All is not well aboard a star freighter transporting a massive cargo of VOC robots. The Doctor arrives to find that his previous encounter the mechanical servants aboard a sandminer has been mainly forgotten and only survived as a tale greatly altered to make the company look good. Unfortunately, trying to hush up a murder spree does not prevent a similar series of killings from taking place, apparently perpetrated by the VOC robots, and no one can stop the body count from rising.
Chris Boucher and Robert Holmes’ Robots of Death is an absolute classic, one of the few stories that I would recommend to just about anyone. It has a palpable mood, stunning visual design, and Tom Baker at his best. A grim and gritty yet stylish whodunnit murder done in the style of Agatha Christie (though set on a sand miner on an alien planet), Robots of Death is nearly timeless.

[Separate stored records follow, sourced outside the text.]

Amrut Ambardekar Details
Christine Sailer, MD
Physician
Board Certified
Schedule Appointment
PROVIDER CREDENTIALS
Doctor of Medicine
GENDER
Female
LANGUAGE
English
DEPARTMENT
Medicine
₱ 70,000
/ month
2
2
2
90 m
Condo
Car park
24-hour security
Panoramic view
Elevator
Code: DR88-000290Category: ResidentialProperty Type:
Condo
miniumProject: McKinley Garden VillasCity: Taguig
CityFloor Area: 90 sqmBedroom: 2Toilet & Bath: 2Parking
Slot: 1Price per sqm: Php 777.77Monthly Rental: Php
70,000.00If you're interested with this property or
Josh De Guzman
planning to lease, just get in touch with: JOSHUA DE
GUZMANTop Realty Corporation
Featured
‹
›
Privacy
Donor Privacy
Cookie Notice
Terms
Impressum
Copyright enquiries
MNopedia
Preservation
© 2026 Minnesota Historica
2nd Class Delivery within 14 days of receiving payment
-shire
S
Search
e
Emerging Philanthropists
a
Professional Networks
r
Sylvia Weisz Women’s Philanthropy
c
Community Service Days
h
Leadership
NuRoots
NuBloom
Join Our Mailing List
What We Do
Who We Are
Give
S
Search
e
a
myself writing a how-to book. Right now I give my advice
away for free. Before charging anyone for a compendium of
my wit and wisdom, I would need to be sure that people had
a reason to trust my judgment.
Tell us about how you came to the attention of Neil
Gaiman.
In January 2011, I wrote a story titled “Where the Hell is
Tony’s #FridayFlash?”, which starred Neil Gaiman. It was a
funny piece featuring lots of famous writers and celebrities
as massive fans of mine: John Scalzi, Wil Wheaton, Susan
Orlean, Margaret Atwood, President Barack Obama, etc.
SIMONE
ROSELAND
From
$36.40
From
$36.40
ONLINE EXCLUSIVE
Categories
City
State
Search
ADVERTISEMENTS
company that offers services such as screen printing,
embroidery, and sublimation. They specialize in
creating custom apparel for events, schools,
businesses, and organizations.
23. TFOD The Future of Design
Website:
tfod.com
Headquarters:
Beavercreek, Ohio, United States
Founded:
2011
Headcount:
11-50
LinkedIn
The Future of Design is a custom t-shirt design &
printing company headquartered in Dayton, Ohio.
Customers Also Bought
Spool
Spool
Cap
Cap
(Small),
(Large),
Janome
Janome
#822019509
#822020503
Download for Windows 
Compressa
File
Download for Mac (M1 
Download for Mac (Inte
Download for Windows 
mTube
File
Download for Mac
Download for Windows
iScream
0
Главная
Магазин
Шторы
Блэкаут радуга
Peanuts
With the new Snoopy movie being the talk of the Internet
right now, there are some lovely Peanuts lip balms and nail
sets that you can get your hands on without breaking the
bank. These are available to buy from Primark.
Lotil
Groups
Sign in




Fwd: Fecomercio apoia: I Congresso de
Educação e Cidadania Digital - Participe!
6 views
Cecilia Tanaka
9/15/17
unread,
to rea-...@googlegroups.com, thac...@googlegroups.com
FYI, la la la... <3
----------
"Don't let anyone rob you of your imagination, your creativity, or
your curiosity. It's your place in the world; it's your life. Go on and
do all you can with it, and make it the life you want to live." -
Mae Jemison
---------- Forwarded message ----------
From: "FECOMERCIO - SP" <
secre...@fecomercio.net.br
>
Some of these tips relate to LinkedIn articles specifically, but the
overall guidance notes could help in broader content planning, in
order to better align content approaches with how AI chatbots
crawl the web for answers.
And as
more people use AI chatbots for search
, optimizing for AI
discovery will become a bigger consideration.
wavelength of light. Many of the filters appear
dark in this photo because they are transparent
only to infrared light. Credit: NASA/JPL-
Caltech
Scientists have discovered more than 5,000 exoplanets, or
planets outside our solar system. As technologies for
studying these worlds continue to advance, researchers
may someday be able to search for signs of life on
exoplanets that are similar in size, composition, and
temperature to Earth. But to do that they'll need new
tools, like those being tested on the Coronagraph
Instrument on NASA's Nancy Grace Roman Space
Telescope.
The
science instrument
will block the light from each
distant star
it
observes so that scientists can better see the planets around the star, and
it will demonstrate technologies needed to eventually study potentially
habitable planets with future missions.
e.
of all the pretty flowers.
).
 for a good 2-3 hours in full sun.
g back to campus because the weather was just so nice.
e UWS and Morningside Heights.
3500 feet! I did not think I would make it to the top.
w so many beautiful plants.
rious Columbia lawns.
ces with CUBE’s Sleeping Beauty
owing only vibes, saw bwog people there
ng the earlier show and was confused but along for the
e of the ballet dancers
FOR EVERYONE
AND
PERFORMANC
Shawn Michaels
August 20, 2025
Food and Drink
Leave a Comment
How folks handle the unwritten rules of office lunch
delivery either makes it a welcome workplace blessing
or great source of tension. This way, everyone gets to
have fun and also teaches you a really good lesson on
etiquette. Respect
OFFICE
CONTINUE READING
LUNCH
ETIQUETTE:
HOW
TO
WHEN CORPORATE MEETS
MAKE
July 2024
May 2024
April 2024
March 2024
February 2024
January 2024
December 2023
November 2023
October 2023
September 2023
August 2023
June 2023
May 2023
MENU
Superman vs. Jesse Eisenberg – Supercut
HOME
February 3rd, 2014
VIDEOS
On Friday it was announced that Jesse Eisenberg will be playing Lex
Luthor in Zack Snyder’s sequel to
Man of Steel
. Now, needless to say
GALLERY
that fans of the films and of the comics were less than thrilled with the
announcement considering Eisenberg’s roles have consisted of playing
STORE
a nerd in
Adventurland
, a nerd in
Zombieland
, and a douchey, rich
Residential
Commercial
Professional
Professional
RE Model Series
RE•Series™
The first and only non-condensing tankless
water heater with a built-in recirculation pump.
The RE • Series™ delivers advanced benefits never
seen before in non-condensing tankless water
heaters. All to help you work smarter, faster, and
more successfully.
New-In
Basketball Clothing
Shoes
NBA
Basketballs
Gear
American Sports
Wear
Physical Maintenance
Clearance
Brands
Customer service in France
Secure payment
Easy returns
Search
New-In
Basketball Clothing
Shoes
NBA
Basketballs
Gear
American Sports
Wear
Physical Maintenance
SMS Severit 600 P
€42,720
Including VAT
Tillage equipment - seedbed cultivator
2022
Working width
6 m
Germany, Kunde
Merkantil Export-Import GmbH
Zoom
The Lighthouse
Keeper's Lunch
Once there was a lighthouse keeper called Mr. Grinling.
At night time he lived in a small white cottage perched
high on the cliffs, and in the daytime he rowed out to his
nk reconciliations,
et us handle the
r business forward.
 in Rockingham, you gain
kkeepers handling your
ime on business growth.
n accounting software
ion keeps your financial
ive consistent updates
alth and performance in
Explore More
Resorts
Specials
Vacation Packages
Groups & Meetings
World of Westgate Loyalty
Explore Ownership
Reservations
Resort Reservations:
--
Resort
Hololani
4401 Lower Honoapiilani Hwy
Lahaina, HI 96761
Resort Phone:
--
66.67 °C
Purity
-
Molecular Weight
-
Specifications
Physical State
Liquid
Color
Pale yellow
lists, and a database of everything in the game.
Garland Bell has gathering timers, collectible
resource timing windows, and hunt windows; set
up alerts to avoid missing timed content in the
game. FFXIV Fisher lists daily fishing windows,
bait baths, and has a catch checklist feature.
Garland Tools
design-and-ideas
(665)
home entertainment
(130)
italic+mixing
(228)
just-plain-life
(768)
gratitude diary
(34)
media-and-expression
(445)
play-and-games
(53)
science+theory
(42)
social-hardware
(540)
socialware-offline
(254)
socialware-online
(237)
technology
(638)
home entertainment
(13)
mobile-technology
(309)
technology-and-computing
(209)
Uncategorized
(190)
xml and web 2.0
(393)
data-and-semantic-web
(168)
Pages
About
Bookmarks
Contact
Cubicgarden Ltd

So why even attempt a sequel?
Luckily, Nick Briggs loves Robots of Death as much as I do and has recognized what made that story work in his own story Robophobia. Set a short time after the sand miner murders, the Doctor returns to see the outcome on the culture of the future only to find that it has been hushed up by the company. In the process, he witnesses one man’s murder and is then throttled to death by the same killer robot. This is all in the first few minutes.
Nicola Walker (of the hit series Spooks) is superb as Liv Chenka, a somewhat out of sorts medical technician aboard the spacecraft, mourning the loss of her friend-who-could-have-been more. She suspects that something malevolent is going on, but, like the others of her time seems eager to just accept things as they are. The Doctor plays his trickster role to the hilt in this story, prodding others to peel away at the thin veneer of their world to discover what lies beneath.
In addition to Walker, comic actor and Doctor Who expert Toby Hadoke plays Farel, one of the jumpiest characters to ever grace a Big Finish Production. Most of the crew seem to stumble along through conversations, struggling for the right words or failing to convey the correct concepts, but Farel is purely mental. He drifts in and out of stammering fits and mumbles to himself as the situation deteriorates. One murder can be easily explained, but an entire shipment of robots exploding and a weird little man appearing out of a black box in the hold (yes, black) is another thing entirely. I was much more familiar with Hadoke from his writing and commentary, but he is sterling acting material.
As a sequel, Robophobia hits all the right marks. It correctly captures the style and feel of the original without needlessly re-telling the same story. It also embellishes the established tale without dishonoring Boucher’s script. Briggs dances a very fine line effortlessly, transforming what should have been a dreadful notion into an excellent experience.
Robophobia plays up the Seventh Doctor’s strongest traits. He appears to know far more than he lets on, but he may just be playing a game. He also seems to appear out of nowhere as if by magic, but he’s just using maintenance access ports. The Doctor is also spritely yet full of rueful passages that hint at the destruction of an entire population. Briggs takes hints from the New Adventures books but dodges making his story into a navel-gazing emo-fest that occasionally happened in that line of novels, though most of them are definitely an important part of the Doctor Who mythos.
Traveling alone, the Doctor is an entirely alien persona who only the listener understands and can chuckle with childlike glee as the other characters he encounters find him baffling. At one point he attempts to pass off his attire a the ‘latest thing in the engineering deck’ and that his hat is for small fluid leaks while the umbrella could be used for much bigger ones. It’s a delight and re-affirms the magical appeal of the Seventh Doctor.